Today we came up against a long-running fundamental flaw in InDesign: backwards incompatibility. Adobe needs to be careful it doesn’t end up like Quark.
Quick history lesson: Quark released QuarkXPress 5, which was incompatible with OS 9. Many companies were initially reluctant to move over the OS X for one reason or another (usually server related, also cost related). So everyone stuck with Quark 4. When Quark 6 came out it was backwardly-incompatible with Quark 4.
Design companies were faced with spending a huge wad to upgrade the whole of its design department from Quark 4 to Quark 6 at once – rather than doing it piecemeal by department. Most of the larger companies simply switched to InDesign instead. But has Quark learned its lesson. Has it heck.
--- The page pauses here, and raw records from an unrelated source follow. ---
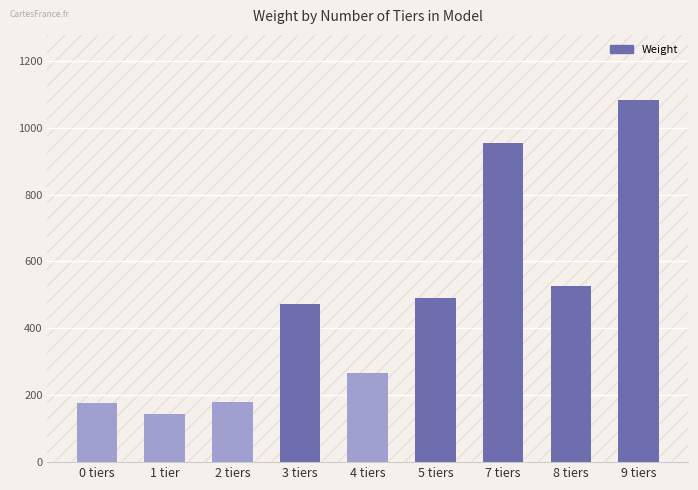

What is the greatest value displayed?

1082.5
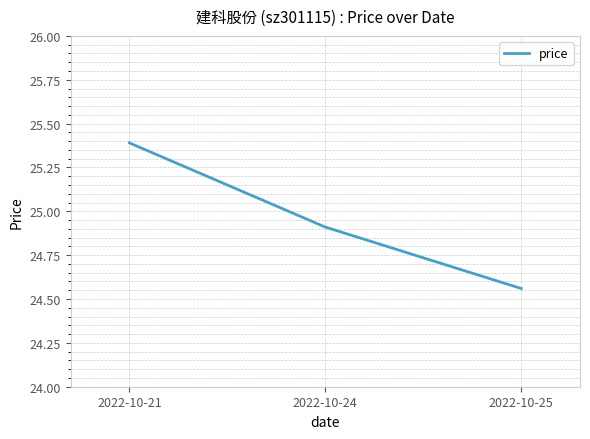

List the labels in order of value, smallest first.

2022-10-25, 2022-10-24, 2022-10-21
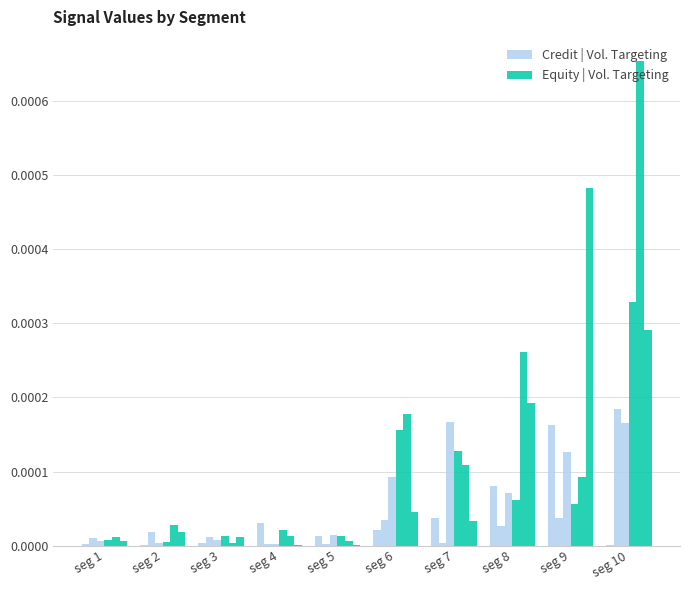

The Equity | Vol. Targeting series shows 0.0 at seg 3. True or false?

False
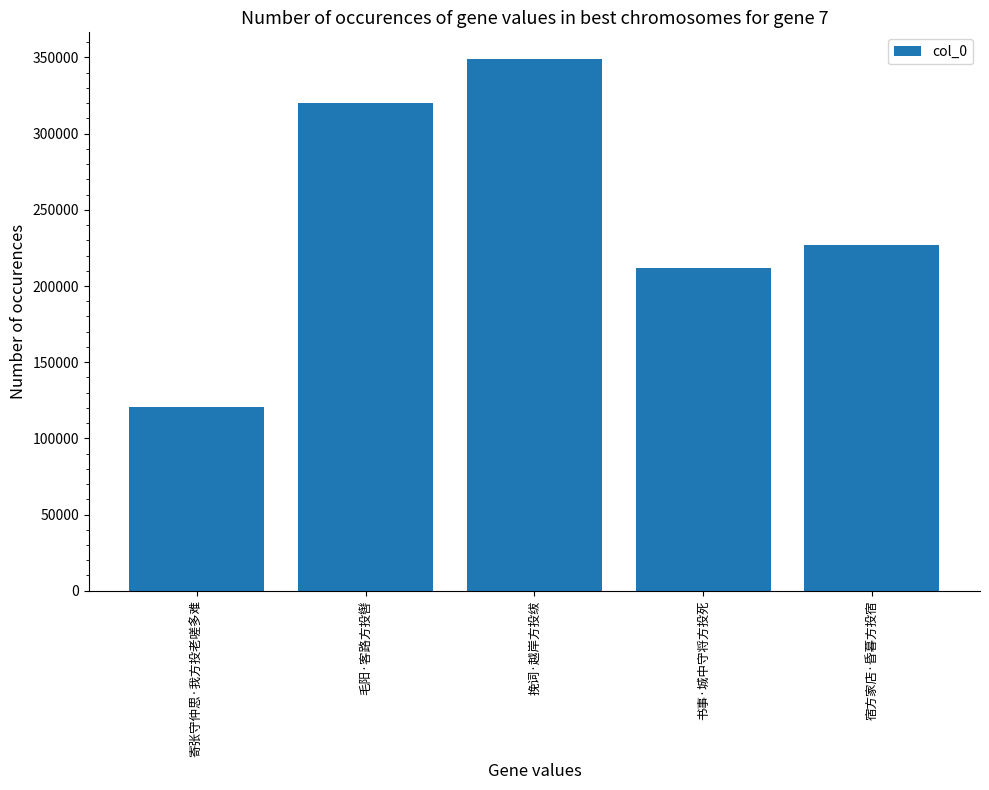

What position from the left is 宿方家店·昏暮方投宿?

5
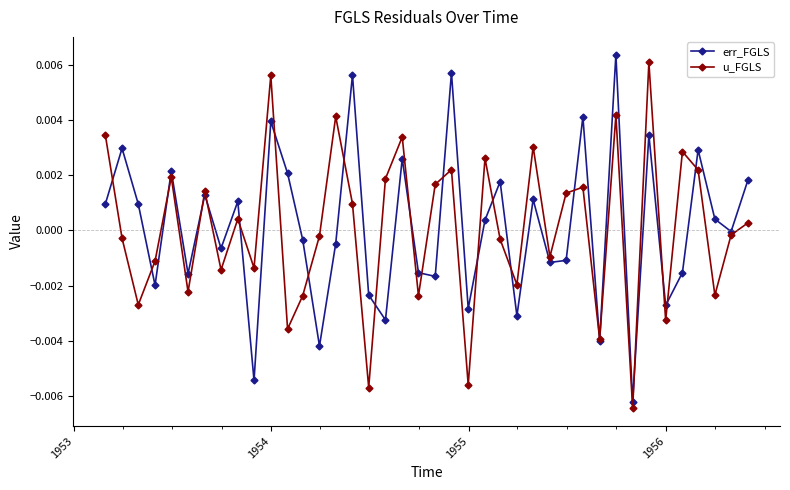

True or false: err_FGLS has more than 1 interior local peaks.

True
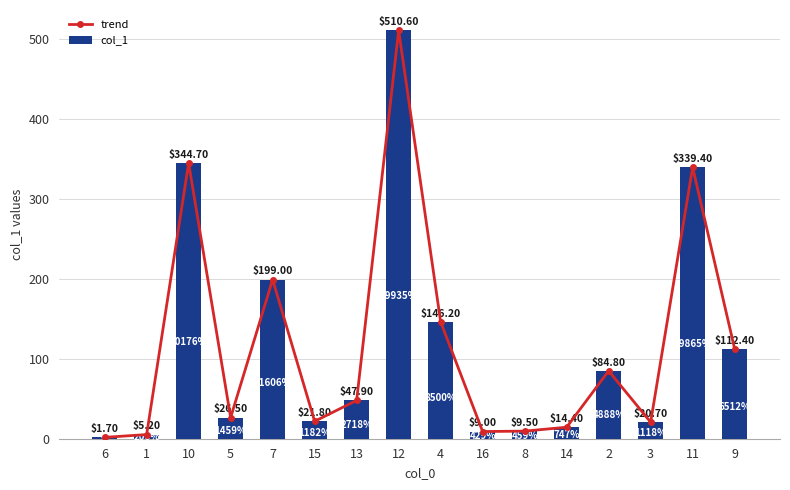

At how many categories does at least one series exceed 483?

1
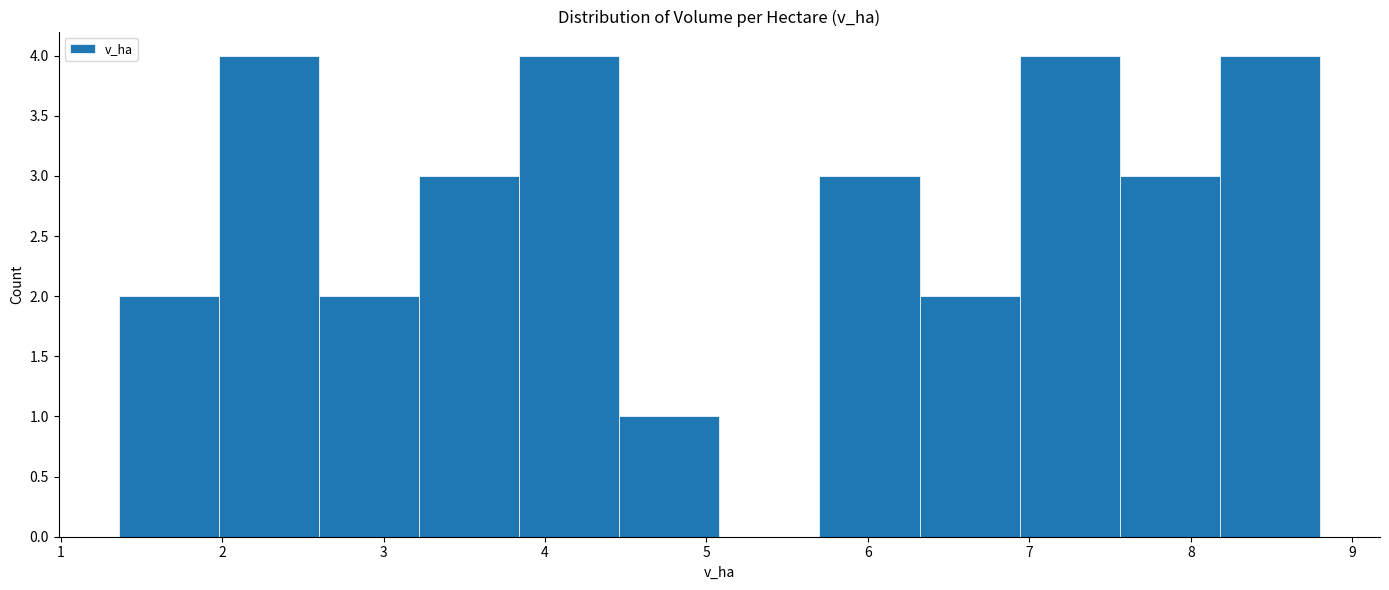

What is the height of the bar covering 1.98 to 2.60 on the x-axis? Neither the bar edges nor the heights are printed on the chart, so give them approximately, as read against the axes.

4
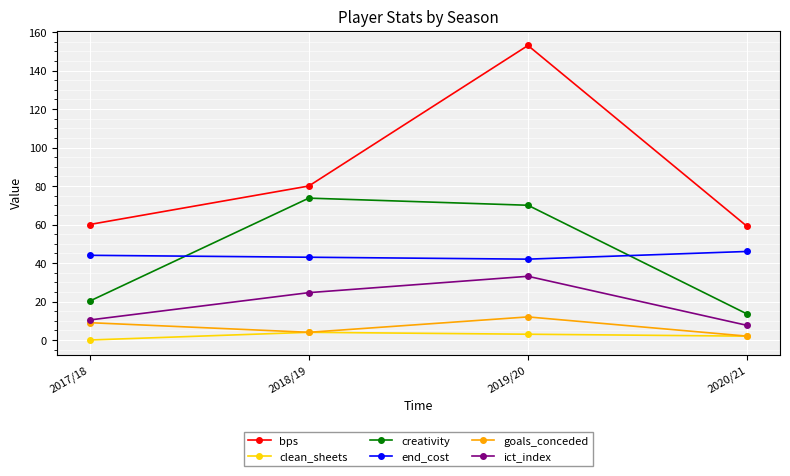

What is the minimum value for bps?

59.0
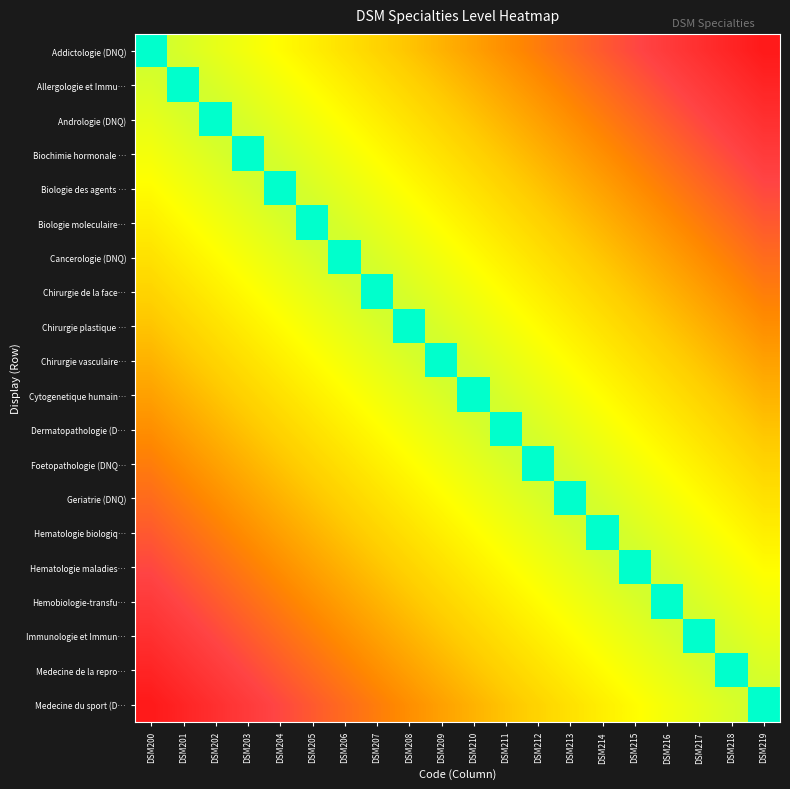

What is the difference between the Chirurgie plastique … values at DSM205 and DSM208?

1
Quark 7 can’t play along with anything below Quark 5.
Adobe seems to have taken a leaf out of Quark’s book and created InDesign CS3, which is only compatible with CS2. Sadly, most companies are still using CS1 (because of the Rosetta issue – everybody waited for CS3 and the Mac Pro to come out). So now companies are faced with having to upgrade the whole department to CS3 at once.
If Adobe and Quark could do one thing for design companies. It would be this: 'Sort out the backwards compatibility so a user of InDesign CS3 and Quark 7 can elect to create and work on documents that another user on CS1 or Quark 6'. Even if the users have to forgo a few features, they’ll be infinitely grateful. As will companies who get to migrate from CS1 to CS3 piecemeal – rather than all at once.